### FRAGMENTO PROPORCIONADO
* * * *

Jorge Javier Romero Vadillo
Sin Embargo
20/08/2020
Han pasado 10 años y seguimos si saber exactamente qué pasó en San Fernando, Tamaulipas. Entonces fueron hallados los cuerpos de 58 varones y 14 mujeres fusilados. Las autoridades se enteraron, según nos han dicho en la fragmentaria narración de los hechos que conocemos, por un superviviente que salvó el pellejo porque pasó por muerto y no lo ultimaron los asesinos que masacraron al grupo de centroamericanos, ecuatorianos e incluso un indio. Todos ellos, suponemos, migrantes que aspiraban a alcanzar el sueño americano, a superar la miseria, que creyeron posible un futuro mejor y acabaron en un inhóspito llano del semidesierto mexicano, víctimas de una guerra en la que ni la debían ni la temían.
Eran los tiempos de Felipe Calderón y el asesinato masivo se atribuyó a Los Zetas, el grupo paramilitar al que el Gobierno que nos sumió en esta delirante espiral homicida decidió exterminar poco después. Aquellos 72 no son los únicos fantasmas que pueblan ese valle, campo de batalla entre organizaciones criminales y entre estas y el Gobierno. Después se han encontrado fosas clandestinas en la zona llenas de cuerpos, parte de las decenas de miles de desaparecidos que ha dejado el conflicto militar interno en el que estamos atrapados, sin que los sucesivos gobiernos quieran reconocer otra cosa que enfrentamientos entre grupos de delincuentes que “se matan entre ellos” o que atacan a los convoyes de las fuerzas federales y, curiosamente, acaban todos muertos.

* * * *

### QUÉ SE PIDE
Copia sin cambios el pasaje del texto sobre la masacre de San Fernando que va de "Eran los tiempos" a "acaban todos muertos.".

* * * *

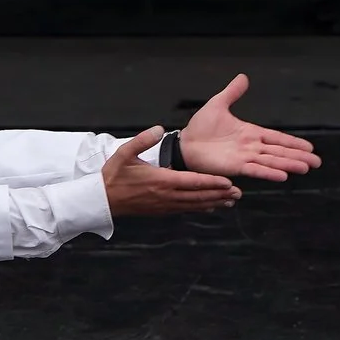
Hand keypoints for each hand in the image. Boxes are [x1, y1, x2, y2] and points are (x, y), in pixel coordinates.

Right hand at [104, 126, 241, 216]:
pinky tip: (210, 207)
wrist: (102, 199)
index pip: (193, 182)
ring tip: (230, 201)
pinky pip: (185, 210)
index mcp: (161, 180)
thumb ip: (142, 140)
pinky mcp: (161, 210)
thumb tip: (159, 128)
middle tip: (238, 193)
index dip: (212, 183)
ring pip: (194, 205)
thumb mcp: (124, 153)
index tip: (228, 182)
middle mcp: (166, 195)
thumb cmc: (113, 175)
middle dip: (220, 194)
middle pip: (199, 196)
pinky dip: (200, 208)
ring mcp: (165, 205)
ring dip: (213, 203)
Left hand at [179, 74, 321, 181]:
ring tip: (306, 168)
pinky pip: (255, 169)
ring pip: (272, 161)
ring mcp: (245, 158)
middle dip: (298, 156)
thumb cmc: (200, 128)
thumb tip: (243, 77)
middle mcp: (251, 147)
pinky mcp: (235, 166)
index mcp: (250, 133)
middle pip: (280, 151)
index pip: (277, 138)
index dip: (293, 143)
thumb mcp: (218, 105)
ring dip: (289, 164)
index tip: (310, 147)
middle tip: (316, 162)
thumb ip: (232, 93)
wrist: (184, 143)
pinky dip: (269, 172)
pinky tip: (283, 175)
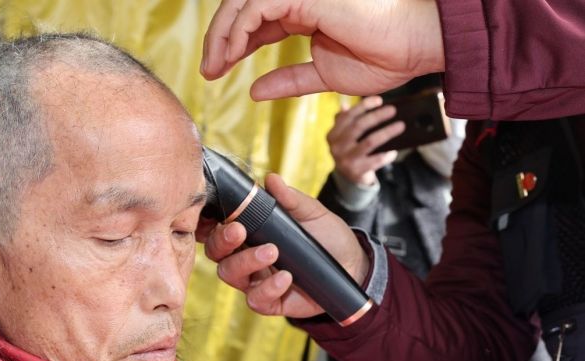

* * * *

### RESULTADO
Eran los tiempos de Felipe Calderón y el asesinato masivo se atribuyó a Los Zetas, el grupo paramilitar al que el Gobierno que nos sumió en esta delirante espiral homicida decidió exterminar poco después. Aquellos 72 no son los únicos fantasmas que pueblan ese valle, campo de batalla entre organizaciones criminales y entre estas y el Gobierno. Después se han encontrado fosas clandestinas en la zona llenas de cuerpos, parte de las decenas de miles de desaparecidos que ha dejado el conflicto militar interno en el que estamos atrapados, sin que los sucesivos gobiernos quieran reconocer otra cosa que enfrentamientos entre grupos de delincuentes que “se matan entre ellos” o que atacan a los convoyes de las fuerzas federales y, curiosamente, acaban todos muertos.